Théâtre

Expo Nan Goldin ‘This Will Not End Well’

Le Grand Palais accueille jusqu’au 21 juin 2026 cette première rétrospective française consacrée à l’œuvre de Nan Goldin. Loin d’être une simple exposition photographique, ce parcours révèle la dimension filmique d’une artiste qui n’a cessé de mélanger les images fixes et le récit visuel et musical. Ne vous attendez pas à défiler devant des photographies accrochées au mur, les unes après les autres mais découvrir un travail multimédia. This Will Not End Well n’est pas une simple exposition comme les autres. Passionnée de cinéma, la photographe américaine a fait le choix de nous embarquer dans une visite immersive faite de six petites salles de projection ou pavillons. Il faut compter 2h30 pour tout voir car pour certains pavillons, le diaporama proposé peut durer plus de 3/4h.

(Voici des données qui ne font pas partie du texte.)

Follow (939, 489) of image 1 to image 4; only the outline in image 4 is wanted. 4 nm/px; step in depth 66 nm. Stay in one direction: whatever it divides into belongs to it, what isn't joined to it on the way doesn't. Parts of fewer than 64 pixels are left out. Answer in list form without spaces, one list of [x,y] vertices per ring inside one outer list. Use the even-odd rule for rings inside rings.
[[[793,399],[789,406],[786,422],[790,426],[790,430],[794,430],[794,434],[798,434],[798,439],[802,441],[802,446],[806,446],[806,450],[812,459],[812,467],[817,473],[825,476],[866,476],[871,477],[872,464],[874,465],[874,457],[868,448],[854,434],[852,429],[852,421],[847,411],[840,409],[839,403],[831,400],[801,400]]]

Six créations majeures, retraçant donc 50 ans d’ambivalence, jalonnent ce parcours. The Ballad of Sexual Dependency (1981-2022), pièce maîtresse de 700 diapositives défilant sur 47 minutes, constitue le cœur de l’exposition. Ce journal intime visuel documente l’existence à New York, Berlin et Londres des seventies aux nineties, capturant avec une crudité une génération qui connut la liberté avant l’épidémie de sida. Projeté initialement dans les clubs underground new-yorkais, ce diaporama s’accompagne d’une bande-son éclectique (Charles Aznavour, Bronski Beat, le Velvet Underground,…) qui adoucit le message plutôt dur des photographies proposées. Certains clichés mériteraient de figurer dans une galerie dédiée mais ils sont noyés dans le diaporama.

The Other Side (1992-2021) rend un hommage à la communauté trans que Goldin a photographiée entre 1972 et 2010. Sisters, Saints, Sibyls (2004-2022), présenté dans la chapelle de la Salpêtrière, aborde le traumatisme familial et le tabou du suicide, drame personnel de l’artiste lorsque sa sœur Barbara se suicida à 18 ans. Ce sont les installations les plus clivantes.

Exploration des zones sombres de l’homme avec les deux installations : Memory lost et Sirens. Memory Lost (2019-2021) plonge dans le sevrage et la dépendance aux opioïdes. Sirens (2019-2020) propose l’expérience inverse: une immersion dans l’extase de la drogue. Stendhal Syndrome (2024), l’œuvre la plus récente, s’inspire des Métamorphoses d’Ovide pour explorer ce vertige ressenti face à la beauté écrasante de l’art, mêlant tableaux de maîtres mis en parallèle de portraits de ses proches dans un tourbillon lyrique. 

Il faut noter que ce sont des photos qui sont à la base du travail vidéo : on est plongé dans le quotidien de l’intimité de la communauté queer qui fut la communauté d’adoption de Nan Goldin. Une visite qui ne vous laissera pas indifférent qui sort des sentiers battus.